# Task requirements:
Please carry on the piece on the literary canon below from the point where it stops.

** Opening Excerpt block **

Archives for posts with tag: the canon

Like Tiresias, who lived both as a man and a woman, I have lived two ways. First, as a student taught that there was a canon, and that it had no women or people of color in it. There were no Godless Asians, either, preaching that there is no prime mover, since neither women nor people of color nor Godless Asians can read or write. Second, I have lived as a grownup observing from afar the Afro pomo homo — what do they call it? — project of beating the dead white men to death.

I can see the face of Dr. Baizer, as we speak, making eye contact with me, the lone female in the seminar, in 1968, to announce that Jane Austen, the one female of the entire canon, was a minor and miniaturist writer, as she did not write about war. Twenty-five years later Eddie Said said, au contraire, Jane Austen is the very billy club with which British imperialists cold-cocked smart little Palestinian boys like Eddie, being eddimicated at the American School and Victoria College in Cairo ca. 1947-51.

** Closing Excerpt block **
** Opening Data excerpts block **

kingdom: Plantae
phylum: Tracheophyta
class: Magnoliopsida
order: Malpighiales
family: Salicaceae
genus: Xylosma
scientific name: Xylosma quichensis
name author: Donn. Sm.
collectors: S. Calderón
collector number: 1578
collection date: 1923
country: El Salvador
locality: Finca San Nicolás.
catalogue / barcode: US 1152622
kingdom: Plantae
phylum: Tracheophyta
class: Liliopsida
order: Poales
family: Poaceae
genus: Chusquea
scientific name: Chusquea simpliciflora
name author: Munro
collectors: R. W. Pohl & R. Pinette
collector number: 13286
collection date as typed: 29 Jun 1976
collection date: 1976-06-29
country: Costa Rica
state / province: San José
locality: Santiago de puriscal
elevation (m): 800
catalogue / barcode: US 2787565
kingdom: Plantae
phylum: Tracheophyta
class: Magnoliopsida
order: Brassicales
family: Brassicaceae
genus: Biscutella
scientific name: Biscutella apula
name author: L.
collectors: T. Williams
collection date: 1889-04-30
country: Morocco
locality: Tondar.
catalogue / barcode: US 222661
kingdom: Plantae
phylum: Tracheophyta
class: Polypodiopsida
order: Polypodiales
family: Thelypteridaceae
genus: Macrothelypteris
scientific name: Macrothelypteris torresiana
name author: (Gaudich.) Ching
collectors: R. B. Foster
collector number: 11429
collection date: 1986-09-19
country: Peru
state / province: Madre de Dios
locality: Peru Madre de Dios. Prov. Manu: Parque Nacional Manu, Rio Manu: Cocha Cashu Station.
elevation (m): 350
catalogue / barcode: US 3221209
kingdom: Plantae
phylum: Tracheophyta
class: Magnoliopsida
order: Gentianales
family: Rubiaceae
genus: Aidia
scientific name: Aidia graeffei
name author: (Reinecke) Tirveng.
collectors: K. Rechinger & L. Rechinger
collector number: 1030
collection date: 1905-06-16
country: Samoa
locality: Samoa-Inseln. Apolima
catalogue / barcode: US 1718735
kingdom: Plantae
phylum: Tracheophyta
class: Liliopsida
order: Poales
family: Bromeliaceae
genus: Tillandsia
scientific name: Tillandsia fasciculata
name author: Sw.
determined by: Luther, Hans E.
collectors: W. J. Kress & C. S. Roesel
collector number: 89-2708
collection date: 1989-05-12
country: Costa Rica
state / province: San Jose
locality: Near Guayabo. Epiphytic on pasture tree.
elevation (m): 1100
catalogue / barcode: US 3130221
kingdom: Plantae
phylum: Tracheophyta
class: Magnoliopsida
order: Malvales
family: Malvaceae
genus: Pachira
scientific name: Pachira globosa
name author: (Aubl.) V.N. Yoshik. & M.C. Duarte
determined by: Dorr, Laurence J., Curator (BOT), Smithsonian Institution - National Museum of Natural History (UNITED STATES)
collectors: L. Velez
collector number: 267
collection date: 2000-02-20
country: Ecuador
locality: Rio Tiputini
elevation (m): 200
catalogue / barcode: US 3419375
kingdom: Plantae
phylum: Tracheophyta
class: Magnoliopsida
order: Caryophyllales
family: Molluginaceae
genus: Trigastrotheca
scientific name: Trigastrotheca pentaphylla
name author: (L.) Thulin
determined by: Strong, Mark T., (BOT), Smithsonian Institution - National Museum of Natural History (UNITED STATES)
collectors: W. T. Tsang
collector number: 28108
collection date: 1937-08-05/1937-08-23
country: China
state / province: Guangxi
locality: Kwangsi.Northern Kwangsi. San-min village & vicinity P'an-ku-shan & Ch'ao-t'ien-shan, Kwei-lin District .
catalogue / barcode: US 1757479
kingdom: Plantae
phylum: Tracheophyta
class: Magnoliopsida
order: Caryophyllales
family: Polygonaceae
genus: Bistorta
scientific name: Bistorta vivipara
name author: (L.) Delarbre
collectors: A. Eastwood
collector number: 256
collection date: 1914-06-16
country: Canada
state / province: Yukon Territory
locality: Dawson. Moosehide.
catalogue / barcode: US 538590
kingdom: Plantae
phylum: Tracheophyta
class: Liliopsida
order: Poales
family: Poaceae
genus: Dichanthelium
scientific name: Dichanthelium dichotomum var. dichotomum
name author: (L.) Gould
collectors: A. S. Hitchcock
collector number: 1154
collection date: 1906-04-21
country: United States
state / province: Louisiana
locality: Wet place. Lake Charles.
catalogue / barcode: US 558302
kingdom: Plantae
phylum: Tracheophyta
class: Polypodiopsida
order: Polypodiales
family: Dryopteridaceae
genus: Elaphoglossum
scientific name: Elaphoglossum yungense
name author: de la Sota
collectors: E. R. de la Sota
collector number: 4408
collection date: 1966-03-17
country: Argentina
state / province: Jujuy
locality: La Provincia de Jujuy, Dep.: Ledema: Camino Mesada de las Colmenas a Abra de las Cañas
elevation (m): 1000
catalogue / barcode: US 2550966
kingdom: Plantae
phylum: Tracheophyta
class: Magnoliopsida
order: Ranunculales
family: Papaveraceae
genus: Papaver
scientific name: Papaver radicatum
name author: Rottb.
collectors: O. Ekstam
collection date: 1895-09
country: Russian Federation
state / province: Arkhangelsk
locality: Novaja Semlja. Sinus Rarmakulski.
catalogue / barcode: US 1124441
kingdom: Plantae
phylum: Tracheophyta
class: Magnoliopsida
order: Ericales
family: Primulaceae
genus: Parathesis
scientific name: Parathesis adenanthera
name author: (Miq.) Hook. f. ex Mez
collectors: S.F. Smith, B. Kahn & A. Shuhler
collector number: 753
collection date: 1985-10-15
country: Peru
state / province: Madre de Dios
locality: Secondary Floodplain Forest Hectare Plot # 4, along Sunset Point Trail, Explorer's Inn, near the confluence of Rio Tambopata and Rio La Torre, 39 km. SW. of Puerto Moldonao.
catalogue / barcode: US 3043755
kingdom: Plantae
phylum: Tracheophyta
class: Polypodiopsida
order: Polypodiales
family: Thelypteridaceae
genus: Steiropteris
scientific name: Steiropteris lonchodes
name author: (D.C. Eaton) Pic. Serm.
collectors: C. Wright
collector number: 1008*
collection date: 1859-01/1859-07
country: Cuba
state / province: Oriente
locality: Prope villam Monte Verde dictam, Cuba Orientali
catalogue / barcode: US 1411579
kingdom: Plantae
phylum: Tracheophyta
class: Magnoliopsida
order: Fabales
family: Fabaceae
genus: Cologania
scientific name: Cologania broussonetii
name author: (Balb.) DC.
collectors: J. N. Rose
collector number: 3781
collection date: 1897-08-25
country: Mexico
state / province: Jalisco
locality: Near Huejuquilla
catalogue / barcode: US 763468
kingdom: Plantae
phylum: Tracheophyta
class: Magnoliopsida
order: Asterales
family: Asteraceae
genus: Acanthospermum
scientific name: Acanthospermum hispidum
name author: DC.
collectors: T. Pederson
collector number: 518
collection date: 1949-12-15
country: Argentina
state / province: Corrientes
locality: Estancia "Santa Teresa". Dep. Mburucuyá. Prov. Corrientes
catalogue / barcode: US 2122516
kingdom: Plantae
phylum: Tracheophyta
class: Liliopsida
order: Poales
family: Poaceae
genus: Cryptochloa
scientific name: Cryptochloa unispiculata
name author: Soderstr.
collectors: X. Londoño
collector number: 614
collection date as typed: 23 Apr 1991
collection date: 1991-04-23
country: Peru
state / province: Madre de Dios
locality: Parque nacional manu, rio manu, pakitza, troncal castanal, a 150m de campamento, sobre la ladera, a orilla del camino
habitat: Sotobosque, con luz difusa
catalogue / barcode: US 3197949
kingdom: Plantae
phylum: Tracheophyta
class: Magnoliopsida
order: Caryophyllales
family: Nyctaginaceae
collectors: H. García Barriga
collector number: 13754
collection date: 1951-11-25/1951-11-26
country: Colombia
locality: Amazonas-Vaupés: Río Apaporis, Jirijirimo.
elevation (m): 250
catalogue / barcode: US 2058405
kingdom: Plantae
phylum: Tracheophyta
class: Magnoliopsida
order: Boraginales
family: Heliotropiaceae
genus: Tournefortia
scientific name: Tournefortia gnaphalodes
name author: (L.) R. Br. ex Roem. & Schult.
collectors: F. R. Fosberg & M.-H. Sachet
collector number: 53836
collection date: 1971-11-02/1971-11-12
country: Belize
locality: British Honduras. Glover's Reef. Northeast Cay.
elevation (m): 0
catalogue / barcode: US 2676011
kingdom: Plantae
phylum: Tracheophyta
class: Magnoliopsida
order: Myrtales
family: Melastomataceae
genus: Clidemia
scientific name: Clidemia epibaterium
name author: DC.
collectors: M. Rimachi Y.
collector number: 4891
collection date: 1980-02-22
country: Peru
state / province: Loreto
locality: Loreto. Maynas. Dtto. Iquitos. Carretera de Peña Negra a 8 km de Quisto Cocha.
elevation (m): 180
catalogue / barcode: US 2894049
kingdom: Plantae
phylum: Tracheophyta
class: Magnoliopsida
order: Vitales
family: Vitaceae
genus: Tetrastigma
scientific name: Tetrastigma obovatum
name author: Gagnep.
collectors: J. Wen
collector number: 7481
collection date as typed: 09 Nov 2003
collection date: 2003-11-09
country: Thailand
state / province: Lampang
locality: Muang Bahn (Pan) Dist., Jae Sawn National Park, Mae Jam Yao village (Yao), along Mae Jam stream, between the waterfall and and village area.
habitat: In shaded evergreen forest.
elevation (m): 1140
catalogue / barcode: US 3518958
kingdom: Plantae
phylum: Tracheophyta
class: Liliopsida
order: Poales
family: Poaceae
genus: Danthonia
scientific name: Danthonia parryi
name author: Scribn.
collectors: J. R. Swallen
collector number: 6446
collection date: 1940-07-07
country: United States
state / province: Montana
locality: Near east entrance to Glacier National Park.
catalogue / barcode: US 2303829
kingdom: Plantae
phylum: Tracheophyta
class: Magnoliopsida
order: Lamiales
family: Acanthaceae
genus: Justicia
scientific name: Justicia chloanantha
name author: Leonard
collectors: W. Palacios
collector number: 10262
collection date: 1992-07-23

** Closing Data excerpts block **

# Expected output:
There is a long argument somewhere, in one of the literary journals I used to read — the TLS, the LRB, the NYRB — a long and persuasive discussion about why, for example, Islamic culture failed to produce capitalism, the Protestant reformation, the Renaissance, the Enlightenment, the Industrial Revolution — all the anomalous glories of western civ. It was pretty interesting, and as I recall, its rhetorical stasis point was, no Aristotle. No scientific method based on thesis, antithesis, synthesis. At some point, Islamic science and mathematics — which as you will recall, invented the numbers you use and astronomy and medieval medicine — stopped competing with the argumentative Greeks’ notion that things have causes and effects, and the disputatious rhetoric of scientific method could cut these out of the morass of superstition, false witness, false evidence, to produce replicable results. One old genocide scholar, pondering the expulsion from Spain of the Moors and the Jews by Isabella la Catolica in 1492 — the end of the Caliphate all the Islamists are trying to re-establish —  pointedly noted that no academic institution of any accomplishment had been established in Spain since. One wonders if the Islamists’ implicit argument is true, that progressive Islamic culture, like the Spanish, also ended with the Caliphate.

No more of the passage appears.